Chain multiple enhancements:
# Step 1: Upscale
upscale_response = requests.post(
    "https://api.tensorone.ai/v2/ai/image-upscale",
    json={
        "imageUrl": "https://example.com/image.jpg",
        "upscaleFactor": 2,
        "model": "real-esrgan"
    }
)

upscale_id = upscale_response.json()['upscaleId']

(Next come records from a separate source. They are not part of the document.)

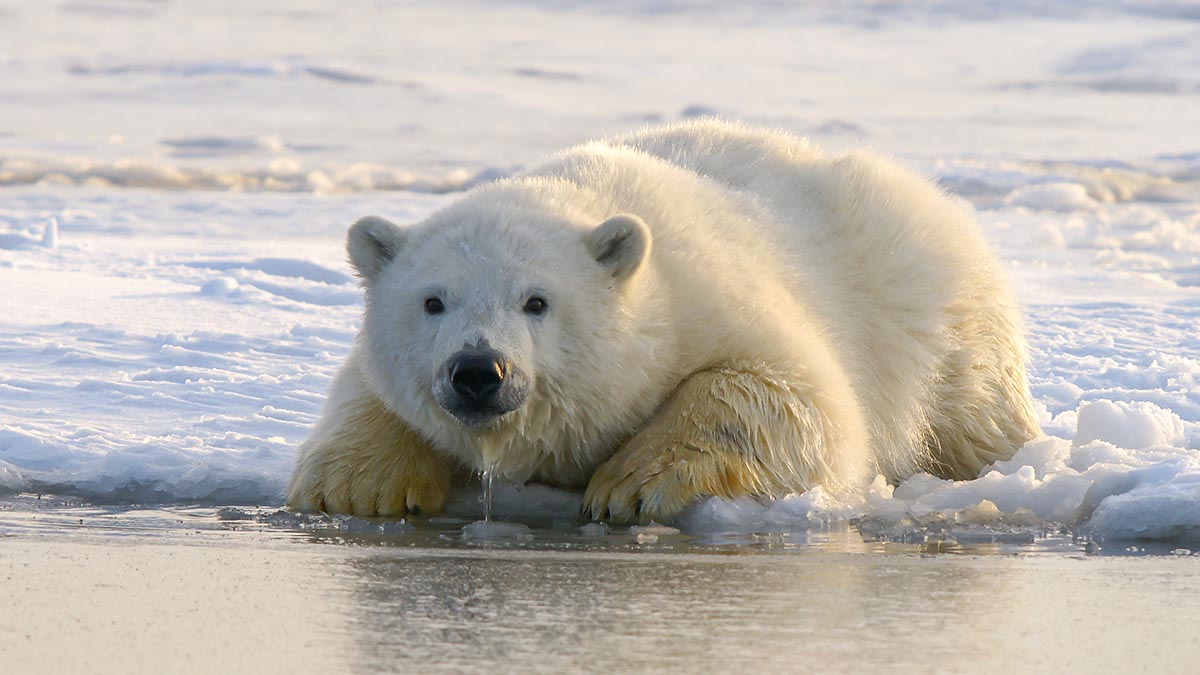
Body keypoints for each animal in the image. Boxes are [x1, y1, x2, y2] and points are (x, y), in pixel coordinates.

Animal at [288, 119, 1041, 521]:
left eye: (536, 300)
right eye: (433, 300)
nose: (479, 370)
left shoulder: (713, 298)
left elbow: (795, 397)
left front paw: (629, 485)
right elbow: (366, 388)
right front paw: (357, 487)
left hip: (936, 315)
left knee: (973, 411)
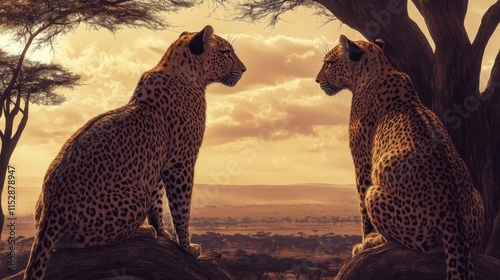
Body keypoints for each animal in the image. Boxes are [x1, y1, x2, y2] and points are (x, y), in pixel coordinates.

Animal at [24, 25, 247, 278]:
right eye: (226, 52)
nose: (244, 69)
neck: (186, 73)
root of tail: (50, 215)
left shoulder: (159, 163)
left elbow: (158, 201)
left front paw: (164, 233)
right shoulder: (180, 162)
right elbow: (181, 207)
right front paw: (187, 246)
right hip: (135, 194)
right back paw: (142, 230)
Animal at [316, 35, 484, 280]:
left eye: (328, 63)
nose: (317, 80)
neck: (378, 70)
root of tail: (453, 221)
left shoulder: (362, 162)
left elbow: (362, 208)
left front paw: (365, 241)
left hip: (376, 194)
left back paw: (377, 240)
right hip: (476, 198)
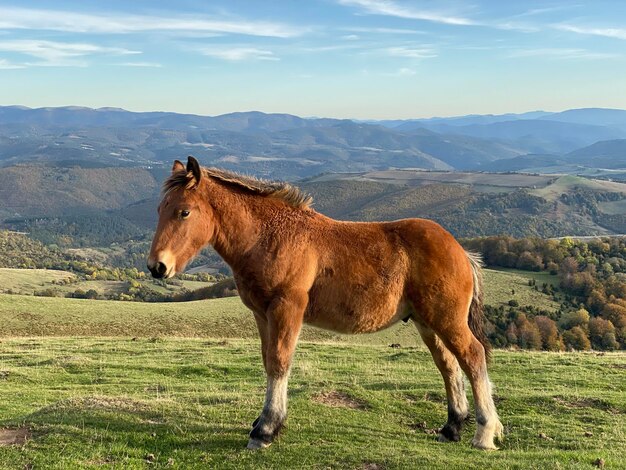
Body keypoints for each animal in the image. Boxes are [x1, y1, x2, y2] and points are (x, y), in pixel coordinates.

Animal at [147, 157, 502, 452]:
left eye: (184, 211)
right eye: (159, 209)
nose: (157, 267)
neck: (269, 238)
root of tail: (461, 251)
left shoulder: (287, 309)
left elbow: (279, 362)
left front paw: (265, 429)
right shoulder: (262, 315)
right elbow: (267, 361)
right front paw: (267, 423)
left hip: (446, 320)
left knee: (472, 356)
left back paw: (484, 433)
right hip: (426, 322)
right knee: (448, 364)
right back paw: (452, 427)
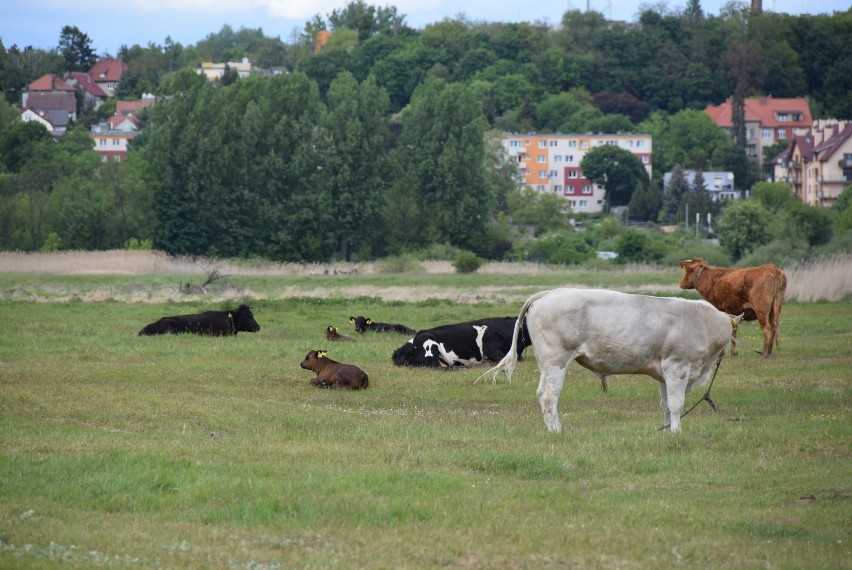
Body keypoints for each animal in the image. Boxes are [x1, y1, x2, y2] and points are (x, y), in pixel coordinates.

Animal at [482, 288, 744, 430]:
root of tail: (550, 293)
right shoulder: (677, 367)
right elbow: (676, 404)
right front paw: (677, 432)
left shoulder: (663, 374)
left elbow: (666, 406)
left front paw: (668, 430)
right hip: (557, 360)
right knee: (549, 396)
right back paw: (556, 430)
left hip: (545, 363)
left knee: (540, 393)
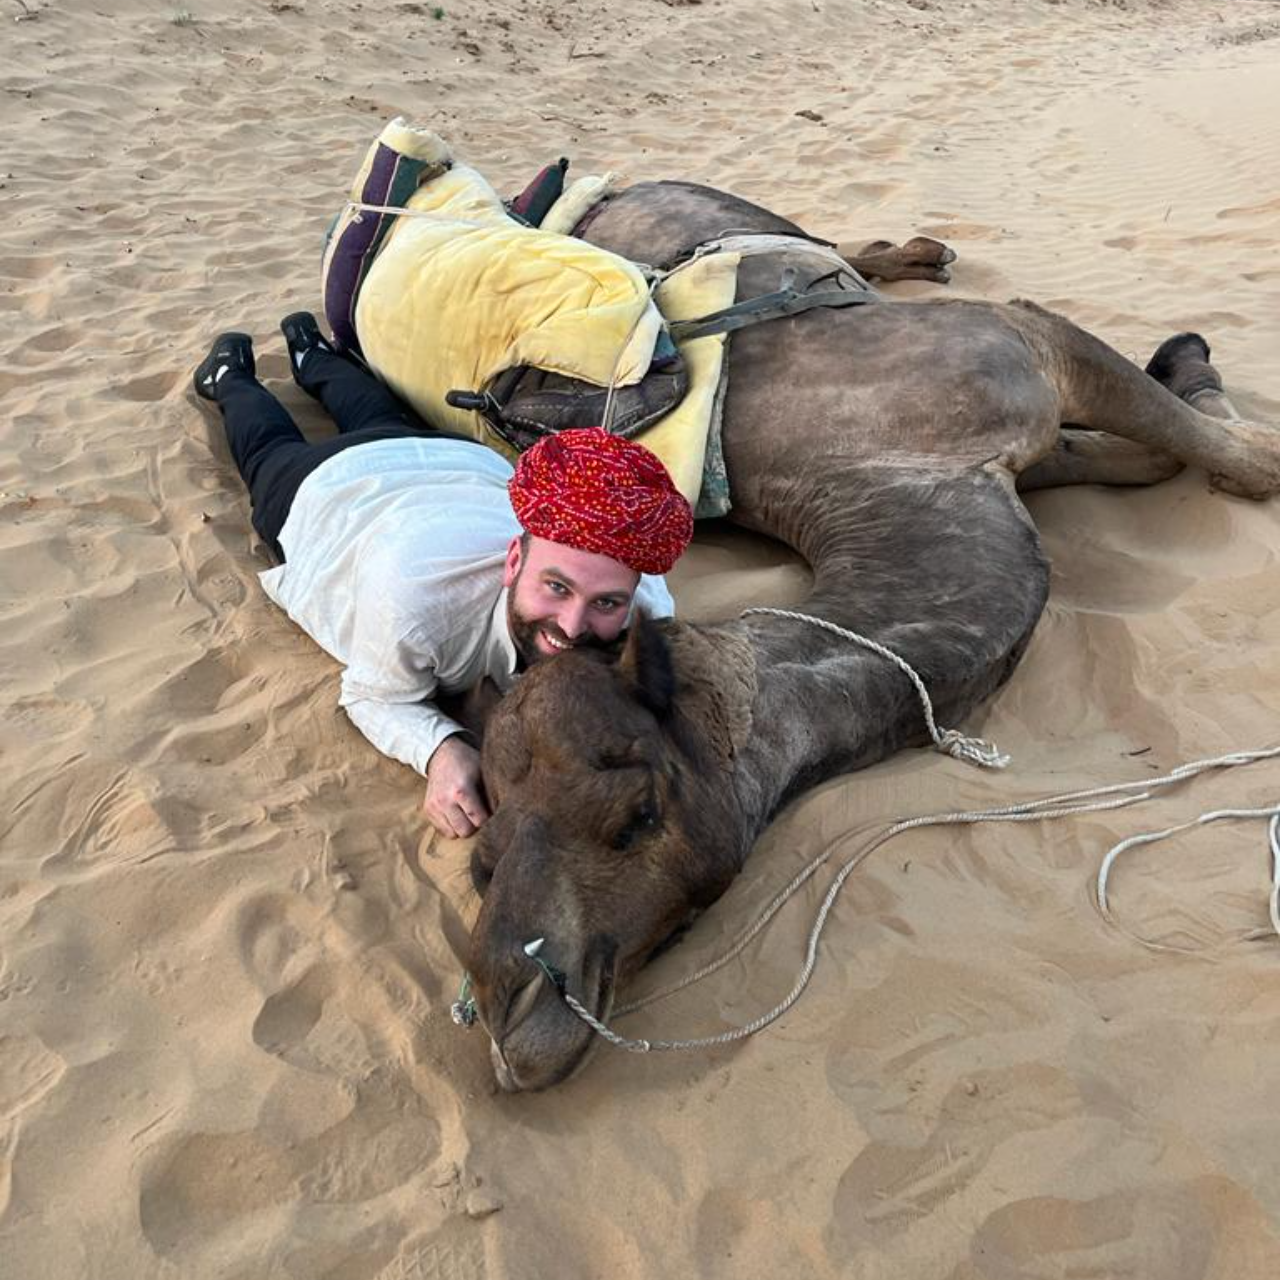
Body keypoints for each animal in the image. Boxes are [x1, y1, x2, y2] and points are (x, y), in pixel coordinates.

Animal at [456, 181, 1280, 1092]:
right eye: (482, 862)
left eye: (636, 815)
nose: (513, 1020)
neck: (875, 487)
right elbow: (1180, 458)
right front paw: (1184, 368)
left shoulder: (1022, 347)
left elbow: (1239, 457)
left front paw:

# Wait for completion, then enhance further
# ... wait for completion ...

# Step 2: Apply additional enhancement
enhance_response = requests.post(
    "https://api.tensorone.ai/v2/ai/image-enhance",
    json={
        "imageUrl": completed_upscale['upscaledImage']['url'],
        "enhanceType": "detail_boost",
        "strength": 0.7
    }
)

Face-Specific Enhancement

Enhanced processing for portraits:
face_enhance_response = requests.post(
    "https://api.tensorone.ai/v2/ai/image-upscale",
    json={
        "imageUrl": "https://example.com/portrait.jpg",
        "upscaleFactor": 4,
        "model": "real-esrgan",
        "enhanceMode": "face_enhance",
        "faceEnhancement": {
            "enabled": True,
            "skinSmoothing": 0.3,
            "eyeSharpening": 0.8,
            "detailPreservation": 0.9
        }
    }
)

Supported Image Formats

Input Formats

  • JPEG/JPG: Universal support, good for photos
  • PNG: Transparency preserved, good for graphics
  • WebP: Modern format with good compression
  • BMP: Basic bitmap format
  • TIFF: High-quality format support

Output Formats

  • PNG: Best quality, supports transparency
  • JPEG: Smaller file size, good for photos
  • WebP: Modern format with excellent compression

Limitations and Guidelines

File Size Limits

  • Maximum input size: 50MB per image
  • Maximum resolution: 16K x 16K pixels for input
  • Processing time: Varies by size and upscale factor

Best Practices

  • Choose the right model: Real-ESRGAN for photos, Waifu2x for anime
  • Start with 2x upscaling: Test before going to 4x or 8x
  • Consider file size: Higher upscale factors create much larger files
  • Format selection: Use PNG for quality, JPEG for smaller files
  • Noise reduction: Adjust based on input image quality

Pricing

  • 2x Upscaling: $0.05 per megapixel of output
  • 4x Upscaling: $0.10 per megapixel of output
  • 8x Upscaling: $0.20 per megapixel of output
  • Face Enhancement: Additional $0.02 per face detected
  • Batch Processing: 10% discount for 10+ images
Processing time depends on image size and upscale factor. Typical times: 2x (10-30s), 4x (30-90s), 8x (60-180s).
Very large upscale factors (8x) can create files over 100MB. Consider your storage and bandwidth requirements when choosing upscale factors.